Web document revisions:
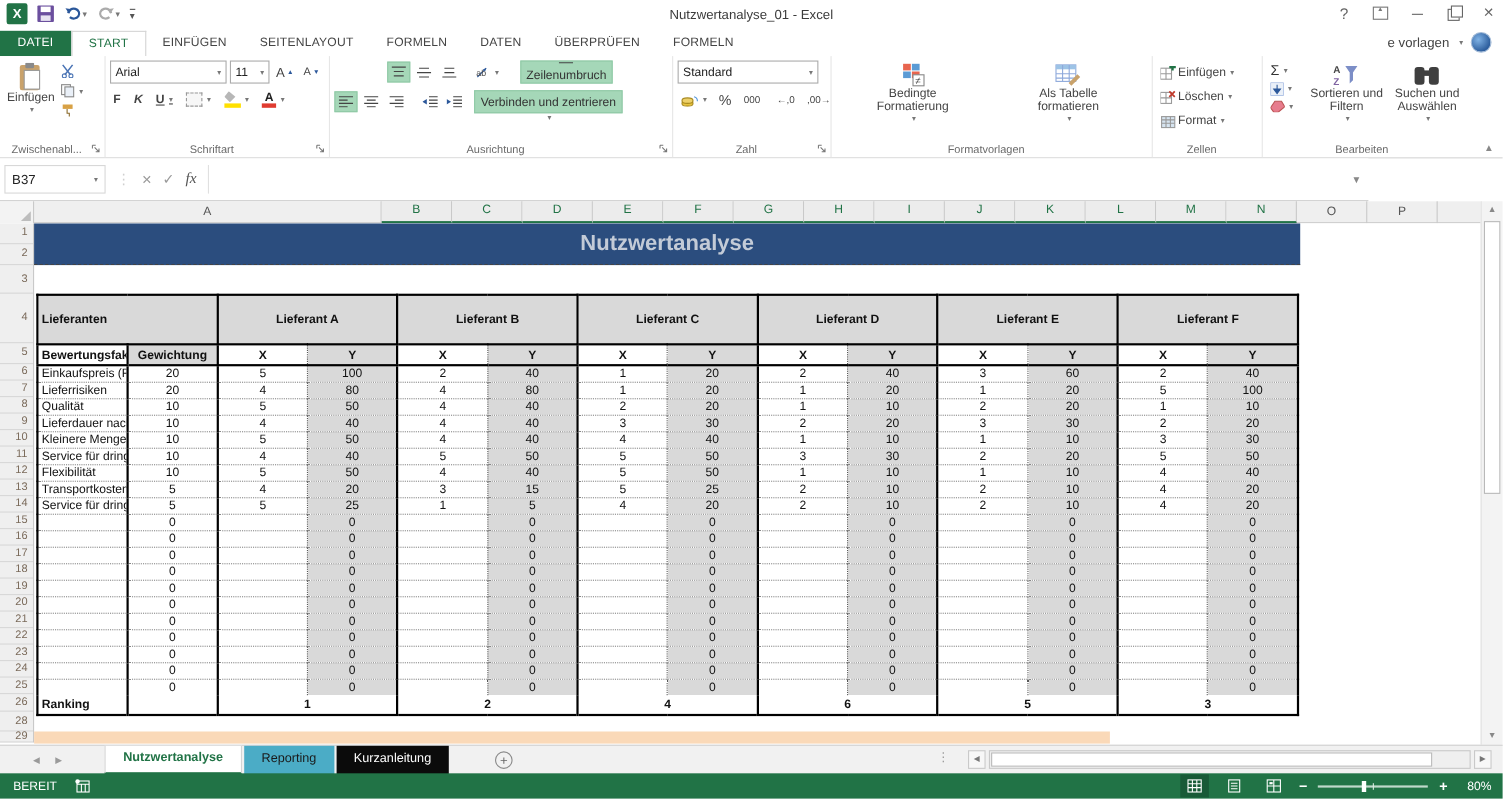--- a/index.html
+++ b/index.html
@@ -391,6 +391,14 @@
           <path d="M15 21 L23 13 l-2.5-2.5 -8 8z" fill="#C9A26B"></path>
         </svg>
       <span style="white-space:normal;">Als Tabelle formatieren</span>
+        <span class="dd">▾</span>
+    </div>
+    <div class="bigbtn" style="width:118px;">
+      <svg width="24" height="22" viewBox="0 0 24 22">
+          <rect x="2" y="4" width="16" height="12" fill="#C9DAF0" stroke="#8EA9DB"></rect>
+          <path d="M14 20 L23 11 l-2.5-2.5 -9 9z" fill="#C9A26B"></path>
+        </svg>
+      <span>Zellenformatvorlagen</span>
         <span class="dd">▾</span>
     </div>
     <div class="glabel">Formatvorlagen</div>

--

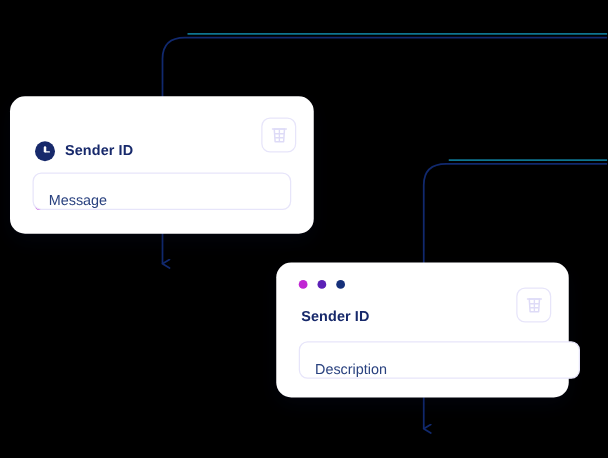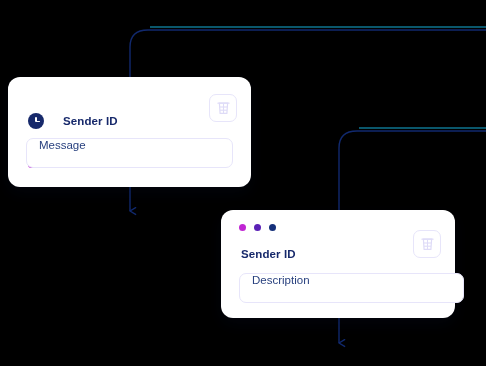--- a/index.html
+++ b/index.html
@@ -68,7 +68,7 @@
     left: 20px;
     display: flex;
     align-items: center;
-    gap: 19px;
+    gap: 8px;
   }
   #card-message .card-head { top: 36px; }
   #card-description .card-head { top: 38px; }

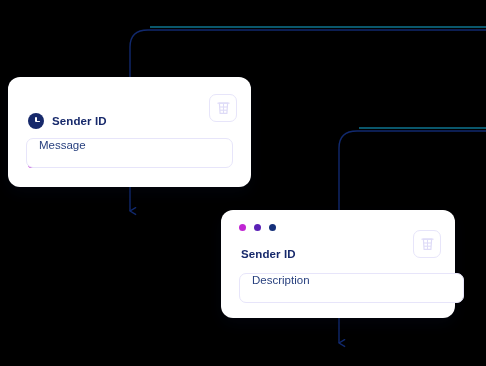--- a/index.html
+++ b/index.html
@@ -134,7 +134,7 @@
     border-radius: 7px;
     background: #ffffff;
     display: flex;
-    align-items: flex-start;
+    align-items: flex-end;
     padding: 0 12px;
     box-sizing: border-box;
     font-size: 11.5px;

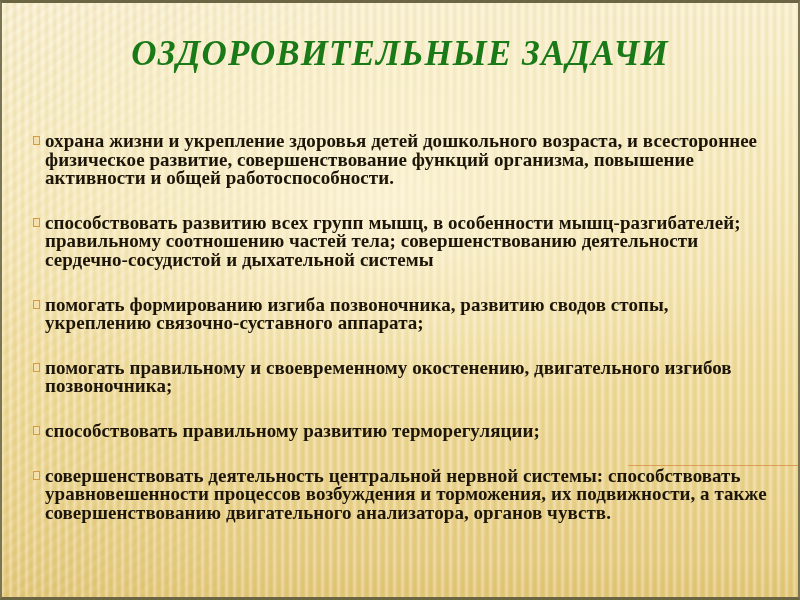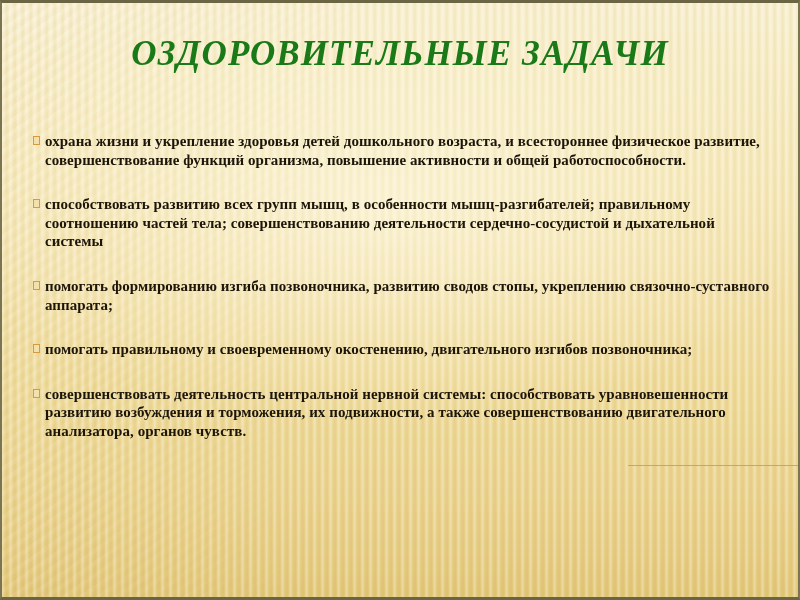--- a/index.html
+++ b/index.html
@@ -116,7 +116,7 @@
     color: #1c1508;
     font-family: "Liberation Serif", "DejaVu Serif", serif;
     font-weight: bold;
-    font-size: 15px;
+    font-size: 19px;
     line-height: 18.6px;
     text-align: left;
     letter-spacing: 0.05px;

## To do
How many lines in the entries include "class"? Only the number is wanted.

## Response
4